*Objectives*
1 - Decide whether each statement agrees with the passage on vacuum energy: (a) the last term of the regularized energy-momentum tensor accounts for the thermal bath; (b) the force between the walls is always attractive; (c) the repulsive nature of the force is taken up in Section III. For each, answer yes or no and quote the deciding words of the passage.
2 - From the listing, return unchanged the lines between the lines holding "scientific name: Elaphoglossum latum" and "state / province: El Petén", inclusive.

Thus the regularized energy-momentum
tensor $T^{(\upsilon)\mu}_{\nu}$ is :
\be
T^{(\upsilon)\mu}_{\nu}=T^{\mu}_{\nu(gravitational)}+T^{\mu}_{\nu(boundary)}
+T^{\mu}_{\nu(bath)} \ee where the last term denotes the
contribution to the vacuum polarization due to thermal bath at
temperature $T_{H}$.
\par
\noindent In this vacuum the asymptotically 
($x\rightarrow +\infty$, or
equivalently setting $\Omega(x)=1$) detected energy density and pressure
are : \bea \rho=T^{(\upsilon)t}_{t}=-\left(\frac{\pi}{24L^{2}}
+\frac{\lambda^{2}}{24\pi}\right)
\\
p=-T^{(\upsilon)x}_{x}=-\left(\frac{\pi}{24L^{2}}
+\frac{\lambda^{2}}{24\pi}\right) \eea likewise the detected negative energy is:
\be
E(L, T_{H})=\int^{L}_{0}\rho dx = -\left( \frac{\pi}{24L}+
\frac{\lambda^{2}}{24\pi}L \right)=-\left( \frac{\pi}{24L}+
\frac{\pi L}{6}T^{2}_{H} \right)
 \label{energyHH1} \ee and the corresponding
force $F$ between the ``walls'' is not always attractive :
\be
F(L, T_{H})=-\left(\frac{\partial E(L, T_{H})}{\partial
L}\right)_{T_{H}}=-\frac{\pi}{24L^{2}}+
\frac{\lambda^{2}}{24\pi}=-\frac{\pi}{24L^{2}}+
\frac{\pi}{6}T^{2}_{H} .
 \ee
 It is clear that the corresponding force is :
\begin{description}
\item \hspace{2cm}{\bf (a) attractive}
\be L < \frac{1}{2\hspace{0.1cm} T_{H}}=\frac{\pi}{\lambda} \ee
\item \hspace{2cm}\bf (b) zero \be L = \frac{1}{2\hspace{0.1cm}
 T_{H}} \ee
\item \hspace{2cm}\bf (c) repulsive
\be L > \frac{1}{2\hspace{0.1cm} T_{H}} \ee
\end{description}
Thus if the last condition is satisfied the outer ``wall'' moves
towards infinity. It can be studied as a ``moving mirror''
creating particles. The energy rate detected at infinity can be given
by the second term in equation (\ref{energyHH1}) :
\be
\frac{dE}{dt}=\frac{\lambda^{2}}{24\pi}L =\frac{\pi L}{6}T^{2}_{H}
\ee and this is (for the massless two-dimensional field) the
rate at which the energy is radiated \cite{cghs,emparan1,emparan2}.\par
\noindent
The appearance of the repulsive nature of the corresponding force will be discussed
in Section IV.

*Given data*

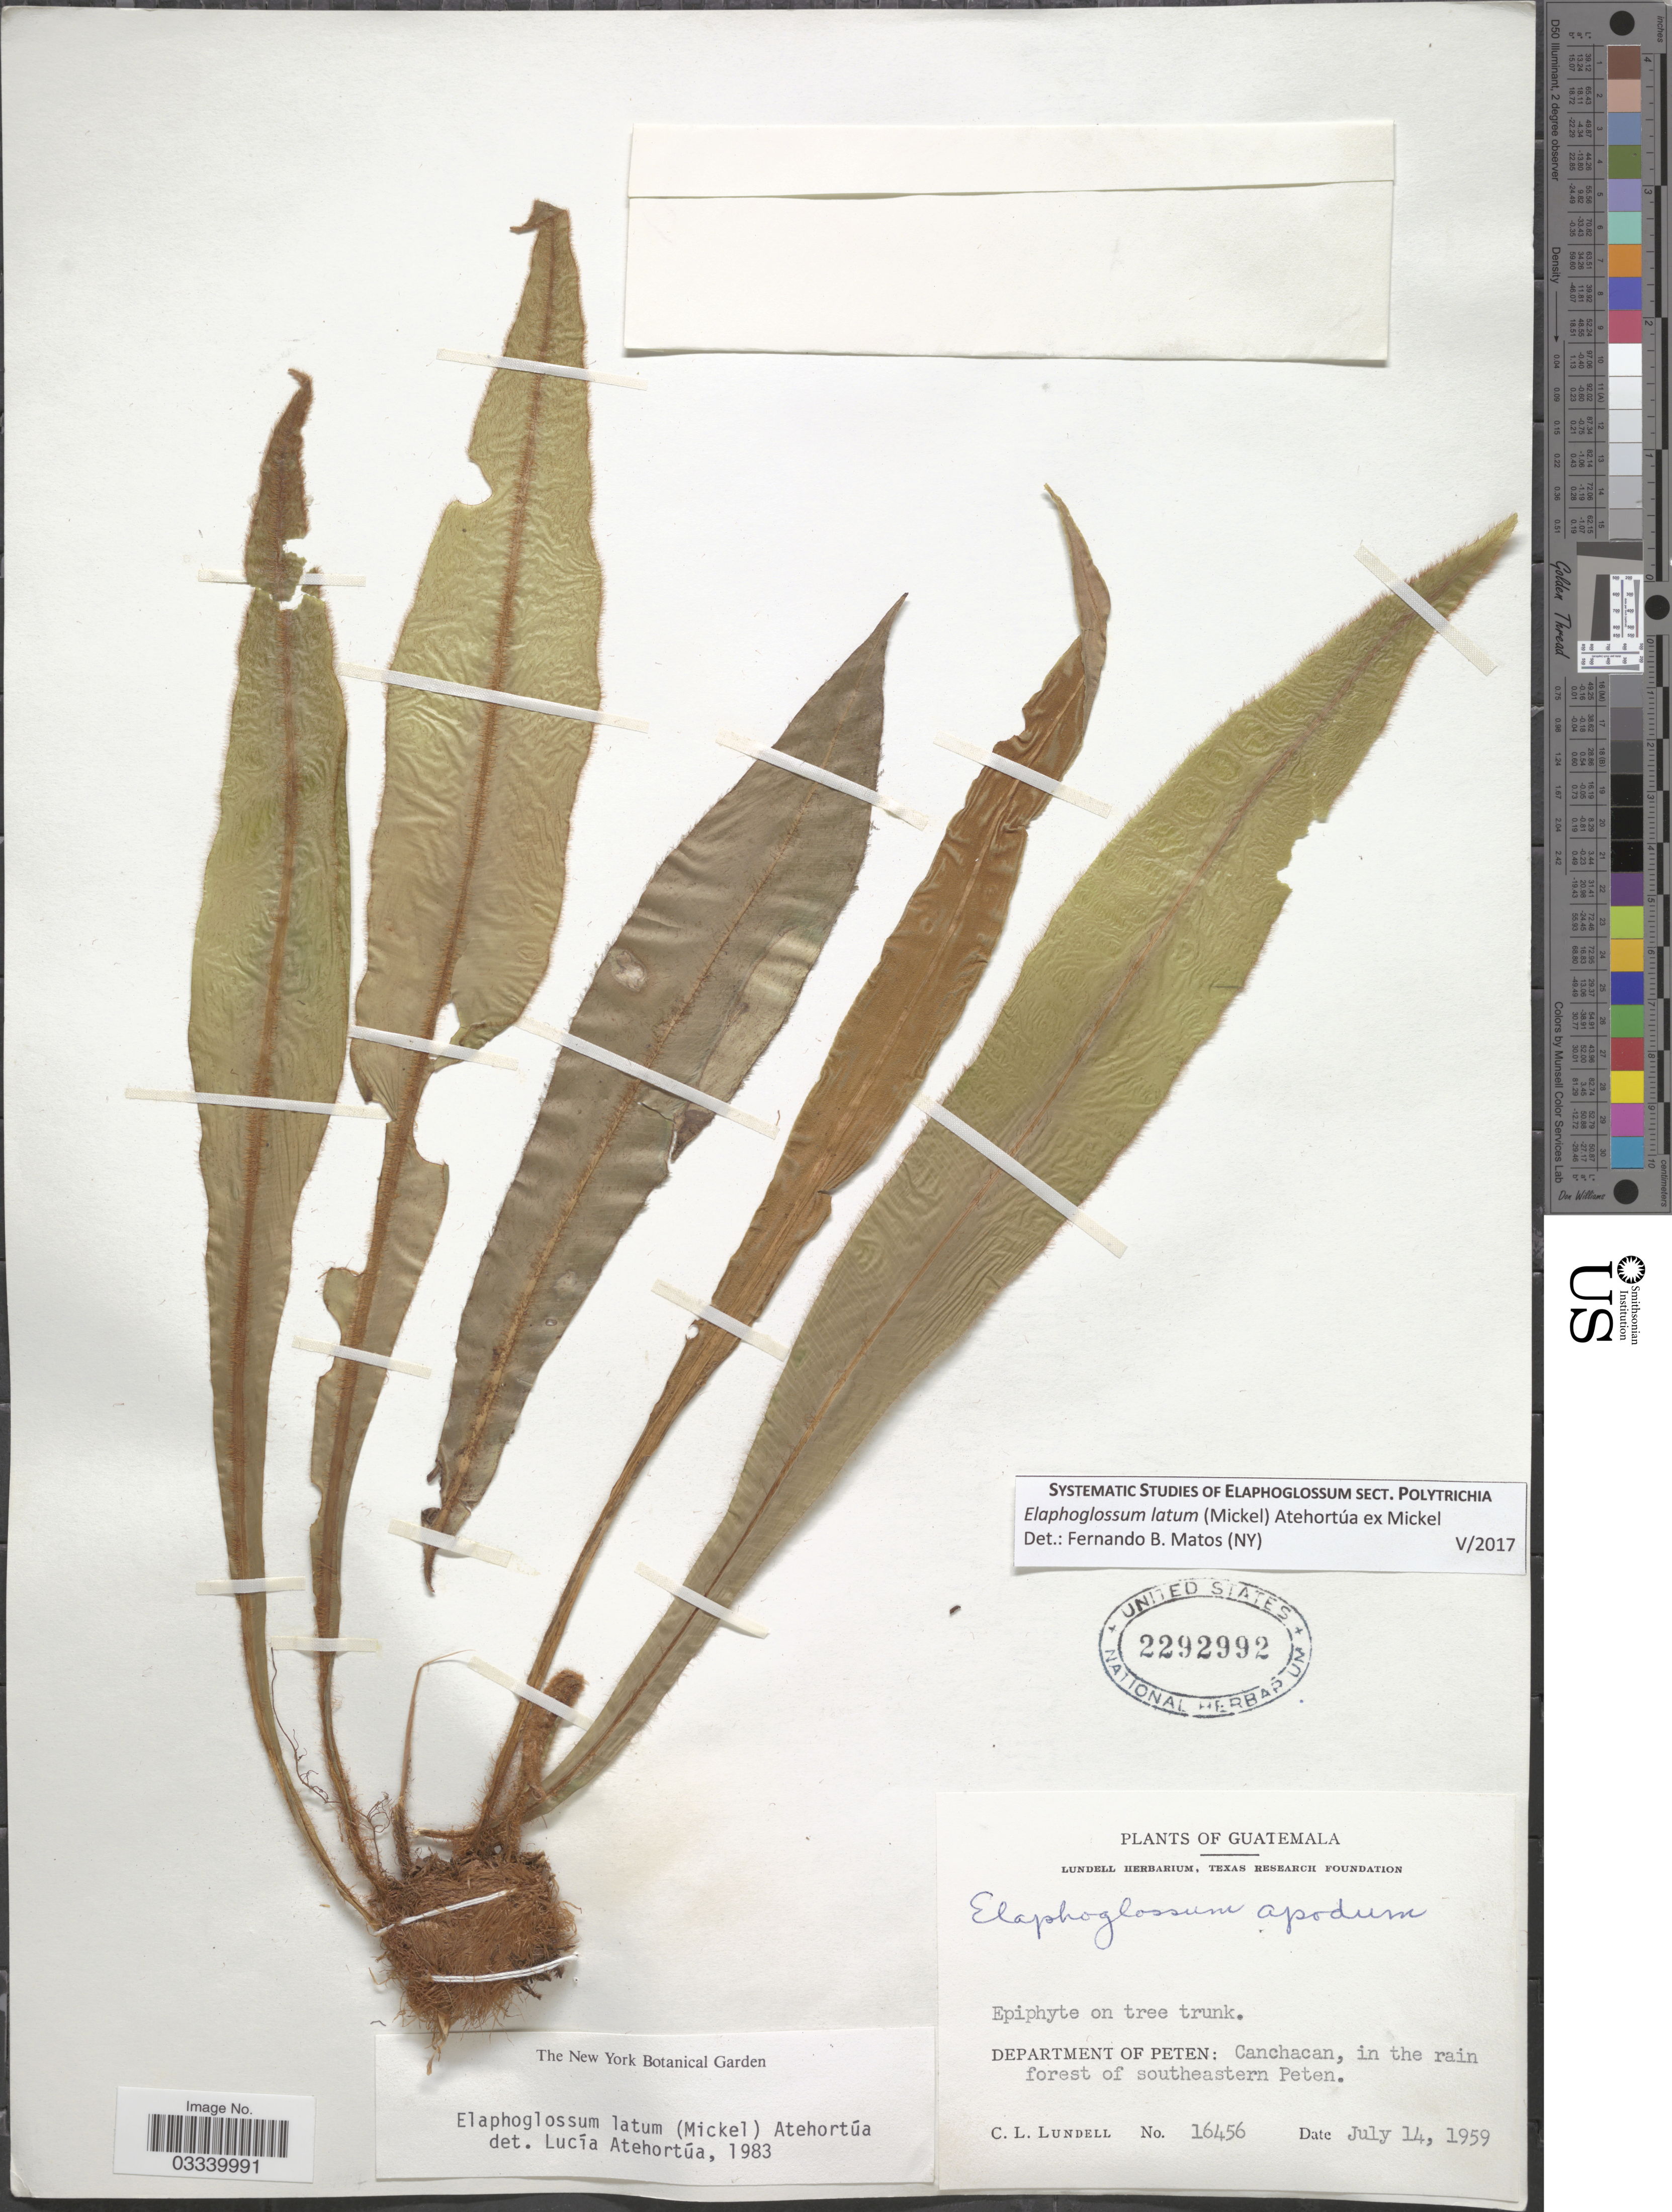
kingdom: Plantae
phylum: Tracheophyta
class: Polypodiopsida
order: Polypodiales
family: Dryopteridaceae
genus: Elaphoglossum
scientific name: Elaphoglossum latum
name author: (Mickel) Atehortúa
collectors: C. L. Lundell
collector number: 16456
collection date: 1959-07-14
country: Guatemala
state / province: El Petén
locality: Department of Peten: Canchacan, in the rain forest of southeastern Peten.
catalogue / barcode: US 2292992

*Solutions*
1 -
(a) Yes: "the last term denotes the contribution to the vacuum polarization due to thermal bath"
(b) No: "is not always attractive"
(c) No: "The appearance of the repulsive nature of the corresponding force will be discussed in Section IV"

2 -
scientific name: Elaphoglossum latum
name author: (Mickel) Atehortúa
collectors: C. L. Lundell
collector number: 16456
collection date: 1959-07-14
country: Guatemala
state / province: El Petén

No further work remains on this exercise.